Andrew Miller, Oxygen: I picked it up for $5 at the bookstore, really enjoyed it, then realized I had read another of his books in a similar fashion.
Denise Mina, Field of Blood: Totally accidental borrowing from BFF, and now I practically keep her in business. Her first book is the real thing, though--it's the thinking woman's mystery. Gory.
Tim O'Brien, The Things They Carried: a semi-autobiographical book of interlinked short stories about the Vietnam war. I thought there was nothing more anyone could do with the subject post-Apocalypse-Now and Born-on-the-Fourth-of-July, but I was WAY wrong.
Ann Patchett, Bel Canto: another beautifully written book. It's hard to explain her way with words if you haven't been there.

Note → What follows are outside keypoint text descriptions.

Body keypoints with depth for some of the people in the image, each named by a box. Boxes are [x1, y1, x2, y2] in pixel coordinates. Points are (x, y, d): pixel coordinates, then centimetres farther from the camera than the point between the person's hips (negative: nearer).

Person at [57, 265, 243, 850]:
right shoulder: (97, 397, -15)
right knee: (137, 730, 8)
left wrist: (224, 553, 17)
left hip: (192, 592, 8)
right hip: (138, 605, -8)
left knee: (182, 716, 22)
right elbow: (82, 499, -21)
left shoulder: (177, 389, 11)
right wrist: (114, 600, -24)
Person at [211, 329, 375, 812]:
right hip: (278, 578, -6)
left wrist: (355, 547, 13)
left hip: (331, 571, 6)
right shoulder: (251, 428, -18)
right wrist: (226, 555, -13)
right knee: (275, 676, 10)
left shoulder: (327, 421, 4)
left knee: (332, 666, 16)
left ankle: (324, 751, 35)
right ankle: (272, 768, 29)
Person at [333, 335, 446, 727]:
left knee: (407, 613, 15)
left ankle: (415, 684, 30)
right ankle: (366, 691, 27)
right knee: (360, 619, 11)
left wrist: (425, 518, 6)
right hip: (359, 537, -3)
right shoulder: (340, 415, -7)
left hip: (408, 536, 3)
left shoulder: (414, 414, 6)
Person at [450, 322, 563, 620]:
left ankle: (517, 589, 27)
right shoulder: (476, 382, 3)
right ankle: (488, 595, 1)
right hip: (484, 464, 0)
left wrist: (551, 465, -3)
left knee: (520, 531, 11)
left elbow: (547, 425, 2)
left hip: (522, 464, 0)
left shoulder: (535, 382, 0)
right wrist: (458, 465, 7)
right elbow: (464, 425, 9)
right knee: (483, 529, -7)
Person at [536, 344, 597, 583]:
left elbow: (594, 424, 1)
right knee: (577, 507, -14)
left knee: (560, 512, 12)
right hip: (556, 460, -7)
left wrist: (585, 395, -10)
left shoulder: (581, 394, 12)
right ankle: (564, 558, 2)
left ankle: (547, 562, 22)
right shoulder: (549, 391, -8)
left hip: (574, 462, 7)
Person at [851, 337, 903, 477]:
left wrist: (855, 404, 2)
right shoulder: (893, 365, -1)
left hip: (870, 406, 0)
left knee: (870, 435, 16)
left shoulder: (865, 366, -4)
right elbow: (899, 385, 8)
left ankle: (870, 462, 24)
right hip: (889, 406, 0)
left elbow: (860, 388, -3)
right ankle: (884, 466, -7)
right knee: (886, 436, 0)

Chang-Rae Lee, Native Speaker: It's the Korean-American immigrant story, beautifully told.
Marilyn Robinson, Housekeeping (warning: this book is for style fiends only; it has a plot, but the cool part is that every single word was chosen with care to be the perfect word for its sentence--wow).
Lionel Shriver (who is actually a woman), The Post-Birthday World: A really creative set-up. A woman has the opportunity to kiss an acquaintance of her husband's. Then the book continues in alternating chapters based on whether she did it or not. Shriver has a very unconventional way of looking at the world, to say the least, as you will find if you read We Need to Talk about Kevin (not just another school shooting book, that's for darn sure) and the satire Game Control.
Zadie Smith, White Teeth: Really unusual and really good, it tells the story of two inter-connected immigrant families in the UK. But I totally can't do it justice by describing plot.
Colm Tóibín, Mothers and Sons and The Heather Blazing: I'm a sucker for Irish fiction. I think as a Jew I identify with all the suffering and yearning for a homeland. Toibin is an artist.
What do you guys like? I'm always looking for recommendations . . .
*Funny story: After I compiled the list, I realize there are an awful lot of men on it. Hmm . . . Have to think about it. Also, the number of books that take place in different countries surprised me.